Damn, I wouldn't be saying anything like praying for the driver after something like that.
Hatred is never appeased by hatred in this world. By non-hatred alone is hatred appeased. This is a law eternal.
https://en.wikipedia.org/wiki/Dhammapada
“There is a limit to human charity," said Lady Outram, trembling all over.
"There is," said Father Brown dryly, "and that is the real difference between human charity and Christian charity. You must forgive me if I was not altogether crushed by your contempt for my uncharitableness today; or by the lectures you read me about pardon for every sinner. For it seems to me that you only pardon the sins that you don't really think sinful. You only forgive criminals when they commit what you don't regard as crimes, but rather as conventions. So you tolerate a conventional duel, just as you tolerate a conventional divorce. You forgive because there isn't anything to be forgiven.”
― G.K. Chesterton, The Complete Father Brown
For forgiveness to mean anything at all you need to forgive an actual injury. “Forgiving” someone for doing what you don’t mind them doing anyway is not forgiveness, it’s tolerance.
It's not without its benefits though. Forgiving someone who grievously hurt you or your family is the first step to letting go and moving on with your life.

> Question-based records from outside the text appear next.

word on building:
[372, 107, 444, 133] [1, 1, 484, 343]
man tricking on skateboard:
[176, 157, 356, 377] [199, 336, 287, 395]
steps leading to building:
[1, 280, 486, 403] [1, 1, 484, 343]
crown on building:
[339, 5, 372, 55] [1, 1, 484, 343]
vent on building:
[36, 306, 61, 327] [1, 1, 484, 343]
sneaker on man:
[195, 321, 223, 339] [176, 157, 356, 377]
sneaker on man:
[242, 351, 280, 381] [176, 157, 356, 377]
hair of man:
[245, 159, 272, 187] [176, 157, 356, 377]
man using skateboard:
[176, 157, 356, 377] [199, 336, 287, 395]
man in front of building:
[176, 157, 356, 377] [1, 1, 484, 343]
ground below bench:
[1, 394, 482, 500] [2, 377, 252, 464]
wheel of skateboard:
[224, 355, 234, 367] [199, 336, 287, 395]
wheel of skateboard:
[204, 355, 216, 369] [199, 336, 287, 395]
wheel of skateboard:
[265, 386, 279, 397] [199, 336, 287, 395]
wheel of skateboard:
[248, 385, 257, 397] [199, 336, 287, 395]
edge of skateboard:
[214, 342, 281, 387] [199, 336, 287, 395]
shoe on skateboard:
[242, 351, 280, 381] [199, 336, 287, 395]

> the person driving while on TikTok “wasn’t paying attention to the road because she was reading comments and grinning at her phone”.

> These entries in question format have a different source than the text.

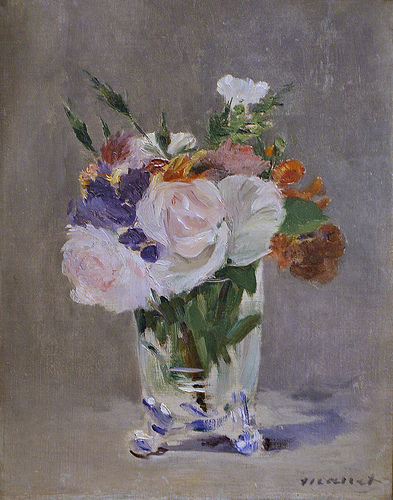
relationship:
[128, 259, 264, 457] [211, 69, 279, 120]
vase full of flower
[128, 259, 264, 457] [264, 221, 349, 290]
vase full of flower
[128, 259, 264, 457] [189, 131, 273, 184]
vase full of flower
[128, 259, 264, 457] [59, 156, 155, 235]
vase full of flower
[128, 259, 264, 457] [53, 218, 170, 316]
vase full of flower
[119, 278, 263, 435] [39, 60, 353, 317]
vase full of flowers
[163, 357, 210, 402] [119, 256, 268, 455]
light reflected off glass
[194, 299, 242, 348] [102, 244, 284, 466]
leaves in vase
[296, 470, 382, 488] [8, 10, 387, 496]
writing on picture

She probably would not have had enough time to stop, given how recently she’d been looking at her phone. https://www.tiktok.com/@live.catch.up/video/7569917602479246...

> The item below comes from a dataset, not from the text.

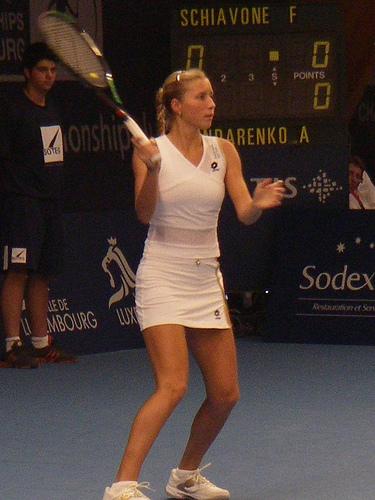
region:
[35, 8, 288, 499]
The woman is holding a tennis racket.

> do you think she has any chance to defend herself in court even if say victim was jaywalking
Presumably entirely depends on how egregious the hypothetical jaywalking was and whether or not she can prove it. i.e. if it would’ve been impossible to avoid the accident regardless of her phone use, the phone use is probably irrelevant.
>HN commenter who only read the headline squabbles over correlation vs causation
its all so wearisome
If you're at the wheel of a moving car and do anything other than driving you're a piece of shit who deserves whatever comes your way (which preferably should be your sorry ass hitting a chunky tree and becoming tetraplegic)
There are 0 situation in which using a phone while driving improves your odds or the odds of other people are you.
It doesn't even matter if it's the victims fault, these people are dangerous and should not drive
It seems clear that one fact we know is that she was paying attention to her phone at the time. Frankly unforgivable in my opinion.
Jon Caramanica records pop music reviews for the New York Times while driving. It's completely asinine.
That's what the hands free laws in most states addressed- using a cellphone while driving became a primary offense, something you could be pulled over for or ticketed for even if you hadn't done anything else wrong.
The ultimate goal is to stop people from distracted driving before they cause an accident, but it's not always easy to see who should be stopped and who shouldn't, so a lot of people get away with it anyway.
That is false. People get pulled over all the time for obvious distractions. Someone addicted to watching the hundreds of bodycam video channels.
Perhaps the cops in your area were told to focus on other things. The Sheriff in my area are somewhat like that whereas the state troopers will happily pull someone over that looks suspicious or has out of state plates distractions aside. Enforcement and abuse vary by location.
This is who you're sharing the road with, you probably pass by dozens of them every day:
https://youtube.com/watch?v=_w8Fll6a0hM
Thousands of people get maimed or killed every ear by fucktards who can't wait 10 minutes for their fucking dopamine rush.
A few hours ago I saw (on Twitch) some guy live stream his helicopter piloting over a rural picturesque village in Sweden while shouting loud cheers to "chat".